* Text under study
Starting an LLC in California is not for the faint of heart. Maintaining one isn’t, either. There’s a bunch of annual requirements: annual taxes, business licenses to renew, and of course, annual reports. A lot of the annual requirements can be pretty complicated, too.
Annual reports can be pretty complicated…but only if you don’t know what to expect. That’s what we’re here for. In this guide, we’ll cover all the essentials to annual reports in California: LLC filing fees, where to file, due dates, and if you want, where to go to get help filing. By the end, the annual report won’t feel so daunting anymore.
What is an annual report?
An annual report is a lot like an annual newsletter for your LLC—except you only send it to one place: the state government. Each year, the state needs updated information about your business. And this isn’t a requirement that’s unique to California. In fact, nearly every state requires some form of annual (or similar timeline) update.
That said, the newsletter analogy falls short because you don’t need to tell the state what you did each month. You don’t even have to tell them the highs and lows of your year. And thankfully, you don’t have to write it out as a letter. All you’ll have to do is fill out the requested information.
Here’s a quick glance at the information California will require from you:
- Legal name of the business
- Your 12-digit file number (provided by the Secretary of State)
- State or county where you formed your business (if your business is a foreign LLC)

* What this task involves
List every topic that the guide on California LLC annual reports says it will cover.

* The data
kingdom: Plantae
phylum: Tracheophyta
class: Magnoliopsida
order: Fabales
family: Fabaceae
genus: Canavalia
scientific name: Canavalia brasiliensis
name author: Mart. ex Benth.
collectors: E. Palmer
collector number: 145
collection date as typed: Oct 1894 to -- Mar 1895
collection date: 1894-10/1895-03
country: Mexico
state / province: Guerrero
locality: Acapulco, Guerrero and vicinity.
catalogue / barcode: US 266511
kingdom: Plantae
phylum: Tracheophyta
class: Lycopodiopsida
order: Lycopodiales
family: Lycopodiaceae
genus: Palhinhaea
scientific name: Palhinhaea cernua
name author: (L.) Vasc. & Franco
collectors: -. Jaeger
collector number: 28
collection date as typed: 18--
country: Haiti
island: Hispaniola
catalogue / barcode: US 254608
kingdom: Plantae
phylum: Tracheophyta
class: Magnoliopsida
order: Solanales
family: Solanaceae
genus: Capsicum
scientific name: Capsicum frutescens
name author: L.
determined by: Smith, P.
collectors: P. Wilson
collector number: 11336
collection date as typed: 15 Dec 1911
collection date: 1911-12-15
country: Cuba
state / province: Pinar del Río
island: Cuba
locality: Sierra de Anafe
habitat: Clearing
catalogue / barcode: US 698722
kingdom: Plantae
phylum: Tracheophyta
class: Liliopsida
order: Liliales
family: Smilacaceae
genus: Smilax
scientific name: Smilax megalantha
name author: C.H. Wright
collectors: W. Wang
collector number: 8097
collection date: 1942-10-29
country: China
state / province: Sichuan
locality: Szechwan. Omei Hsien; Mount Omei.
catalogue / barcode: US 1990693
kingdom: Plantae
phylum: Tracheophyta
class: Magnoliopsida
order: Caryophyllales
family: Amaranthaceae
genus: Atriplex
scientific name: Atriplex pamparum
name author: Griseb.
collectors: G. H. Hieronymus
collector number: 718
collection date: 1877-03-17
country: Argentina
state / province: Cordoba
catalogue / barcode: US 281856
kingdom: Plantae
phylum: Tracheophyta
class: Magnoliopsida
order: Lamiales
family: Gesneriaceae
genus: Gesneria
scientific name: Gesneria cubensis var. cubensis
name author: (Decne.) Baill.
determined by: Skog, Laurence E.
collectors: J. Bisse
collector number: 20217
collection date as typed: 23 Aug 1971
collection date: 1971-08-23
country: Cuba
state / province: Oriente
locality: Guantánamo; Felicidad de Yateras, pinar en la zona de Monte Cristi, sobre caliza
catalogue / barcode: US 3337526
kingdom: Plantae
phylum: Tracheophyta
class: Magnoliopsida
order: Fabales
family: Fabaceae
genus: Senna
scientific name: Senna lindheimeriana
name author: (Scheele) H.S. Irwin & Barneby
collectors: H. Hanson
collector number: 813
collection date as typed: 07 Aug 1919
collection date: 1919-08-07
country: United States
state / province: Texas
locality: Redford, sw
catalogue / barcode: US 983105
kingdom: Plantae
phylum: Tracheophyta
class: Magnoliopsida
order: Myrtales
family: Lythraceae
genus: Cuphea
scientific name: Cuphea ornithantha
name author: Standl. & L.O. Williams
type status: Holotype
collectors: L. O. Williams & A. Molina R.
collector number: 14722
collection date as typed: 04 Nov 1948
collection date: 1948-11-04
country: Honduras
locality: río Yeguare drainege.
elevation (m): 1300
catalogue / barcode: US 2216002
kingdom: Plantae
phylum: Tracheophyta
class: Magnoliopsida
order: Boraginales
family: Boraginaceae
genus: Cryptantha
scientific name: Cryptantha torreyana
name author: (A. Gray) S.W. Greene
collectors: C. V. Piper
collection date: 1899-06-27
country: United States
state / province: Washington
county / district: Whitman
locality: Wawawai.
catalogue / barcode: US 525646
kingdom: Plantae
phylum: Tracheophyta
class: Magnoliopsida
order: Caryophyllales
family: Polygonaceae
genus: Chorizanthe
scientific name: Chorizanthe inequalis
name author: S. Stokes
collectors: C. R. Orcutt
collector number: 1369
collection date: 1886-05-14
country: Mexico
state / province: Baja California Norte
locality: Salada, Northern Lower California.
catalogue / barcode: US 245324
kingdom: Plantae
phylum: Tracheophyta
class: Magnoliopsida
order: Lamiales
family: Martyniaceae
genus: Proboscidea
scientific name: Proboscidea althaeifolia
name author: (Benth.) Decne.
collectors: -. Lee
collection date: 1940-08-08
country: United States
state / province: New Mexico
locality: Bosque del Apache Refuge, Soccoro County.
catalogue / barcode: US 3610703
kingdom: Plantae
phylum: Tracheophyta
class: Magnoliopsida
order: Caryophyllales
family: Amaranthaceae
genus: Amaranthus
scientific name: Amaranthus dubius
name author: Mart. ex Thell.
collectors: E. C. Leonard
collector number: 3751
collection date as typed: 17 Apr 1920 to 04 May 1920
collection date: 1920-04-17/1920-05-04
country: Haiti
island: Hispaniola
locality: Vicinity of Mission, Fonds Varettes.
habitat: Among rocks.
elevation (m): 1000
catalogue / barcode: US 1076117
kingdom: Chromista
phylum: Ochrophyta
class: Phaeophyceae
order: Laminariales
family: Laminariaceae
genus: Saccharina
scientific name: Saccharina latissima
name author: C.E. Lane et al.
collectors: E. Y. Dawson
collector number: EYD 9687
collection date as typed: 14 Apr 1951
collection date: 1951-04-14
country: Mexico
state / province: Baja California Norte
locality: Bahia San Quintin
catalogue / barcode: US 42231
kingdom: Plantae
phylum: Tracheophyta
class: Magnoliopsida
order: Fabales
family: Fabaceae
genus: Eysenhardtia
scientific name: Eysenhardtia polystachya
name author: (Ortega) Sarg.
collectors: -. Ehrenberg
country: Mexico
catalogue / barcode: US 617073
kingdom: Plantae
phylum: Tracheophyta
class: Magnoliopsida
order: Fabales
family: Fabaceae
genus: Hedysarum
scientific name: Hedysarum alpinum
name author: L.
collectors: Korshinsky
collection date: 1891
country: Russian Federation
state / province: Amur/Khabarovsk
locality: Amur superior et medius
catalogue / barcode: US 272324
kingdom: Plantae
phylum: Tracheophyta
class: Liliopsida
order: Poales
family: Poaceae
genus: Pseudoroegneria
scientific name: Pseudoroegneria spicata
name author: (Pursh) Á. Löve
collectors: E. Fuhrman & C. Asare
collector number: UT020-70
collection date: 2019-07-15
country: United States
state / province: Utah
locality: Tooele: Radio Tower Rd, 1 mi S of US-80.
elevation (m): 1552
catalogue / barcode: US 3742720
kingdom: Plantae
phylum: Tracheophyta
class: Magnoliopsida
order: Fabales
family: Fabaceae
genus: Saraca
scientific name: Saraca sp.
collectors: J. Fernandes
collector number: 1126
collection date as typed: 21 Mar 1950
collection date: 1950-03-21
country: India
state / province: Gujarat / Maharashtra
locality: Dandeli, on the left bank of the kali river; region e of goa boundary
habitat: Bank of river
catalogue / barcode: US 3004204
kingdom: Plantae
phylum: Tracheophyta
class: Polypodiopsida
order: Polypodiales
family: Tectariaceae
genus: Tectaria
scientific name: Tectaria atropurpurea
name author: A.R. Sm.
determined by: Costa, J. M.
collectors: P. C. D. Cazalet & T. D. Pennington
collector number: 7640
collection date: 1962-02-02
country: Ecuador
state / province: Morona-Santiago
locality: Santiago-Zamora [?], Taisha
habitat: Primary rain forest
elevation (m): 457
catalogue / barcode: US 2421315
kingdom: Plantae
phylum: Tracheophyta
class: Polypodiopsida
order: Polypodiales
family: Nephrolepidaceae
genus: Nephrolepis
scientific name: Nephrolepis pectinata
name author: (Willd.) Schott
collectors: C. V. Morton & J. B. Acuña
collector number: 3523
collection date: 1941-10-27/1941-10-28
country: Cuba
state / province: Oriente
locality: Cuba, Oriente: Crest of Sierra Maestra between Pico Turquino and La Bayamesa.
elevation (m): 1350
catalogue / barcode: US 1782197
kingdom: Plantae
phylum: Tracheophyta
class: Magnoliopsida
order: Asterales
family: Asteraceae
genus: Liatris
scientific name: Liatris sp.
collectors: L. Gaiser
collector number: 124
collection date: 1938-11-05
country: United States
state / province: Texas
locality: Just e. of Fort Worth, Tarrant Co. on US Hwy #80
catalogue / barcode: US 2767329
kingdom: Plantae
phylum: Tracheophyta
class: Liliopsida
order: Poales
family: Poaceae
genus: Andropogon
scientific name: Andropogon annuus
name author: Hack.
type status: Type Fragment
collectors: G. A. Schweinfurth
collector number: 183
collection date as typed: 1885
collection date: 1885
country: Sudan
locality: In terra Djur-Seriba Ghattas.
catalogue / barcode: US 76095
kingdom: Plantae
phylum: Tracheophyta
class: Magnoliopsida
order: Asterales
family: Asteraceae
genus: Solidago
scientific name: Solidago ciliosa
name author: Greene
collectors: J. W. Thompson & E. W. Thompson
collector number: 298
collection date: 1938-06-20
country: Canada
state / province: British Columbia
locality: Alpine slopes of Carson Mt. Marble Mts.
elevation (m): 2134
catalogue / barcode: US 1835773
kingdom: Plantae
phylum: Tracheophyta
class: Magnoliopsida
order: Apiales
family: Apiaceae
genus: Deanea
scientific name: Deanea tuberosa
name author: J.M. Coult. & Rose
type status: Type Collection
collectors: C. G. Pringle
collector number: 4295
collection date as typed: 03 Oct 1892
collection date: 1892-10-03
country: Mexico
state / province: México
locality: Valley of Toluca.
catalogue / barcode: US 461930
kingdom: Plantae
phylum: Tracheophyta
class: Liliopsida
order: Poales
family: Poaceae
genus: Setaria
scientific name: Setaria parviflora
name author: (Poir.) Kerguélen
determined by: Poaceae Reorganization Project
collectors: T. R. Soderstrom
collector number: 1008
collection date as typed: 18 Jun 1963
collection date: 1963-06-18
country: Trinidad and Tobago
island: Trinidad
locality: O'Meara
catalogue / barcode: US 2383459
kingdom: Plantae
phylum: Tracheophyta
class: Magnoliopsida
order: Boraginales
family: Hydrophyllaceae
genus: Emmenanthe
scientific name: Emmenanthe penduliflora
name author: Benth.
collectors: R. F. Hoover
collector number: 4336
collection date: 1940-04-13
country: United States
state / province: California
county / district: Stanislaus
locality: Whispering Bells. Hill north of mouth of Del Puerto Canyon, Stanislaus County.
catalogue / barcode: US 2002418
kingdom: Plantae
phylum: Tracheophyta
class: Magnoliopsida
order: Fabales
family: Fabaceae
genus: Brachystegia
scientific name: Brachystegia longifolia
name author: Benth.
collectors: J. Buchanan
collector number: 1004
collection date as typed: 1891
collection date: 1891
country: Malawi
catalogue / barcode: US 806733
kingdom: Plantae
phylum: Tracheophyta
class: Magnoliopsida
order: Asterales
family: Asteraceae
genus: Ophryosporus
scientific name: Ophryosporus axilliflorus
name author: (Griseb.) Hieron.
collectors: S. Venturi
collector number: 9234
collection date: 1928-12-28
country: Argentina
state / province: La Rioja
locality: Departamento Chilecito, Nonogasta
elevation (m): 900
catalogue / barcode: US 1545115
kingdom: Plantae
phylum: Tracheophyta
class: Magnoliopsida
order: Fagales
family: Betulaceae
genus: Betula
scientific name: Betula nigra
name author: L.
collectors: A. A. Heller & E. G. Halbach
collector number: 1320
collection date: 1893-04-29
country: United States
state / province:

* Task solution
- LLC filing fees
- Where to file
- Due dates
- Where to go to get help filing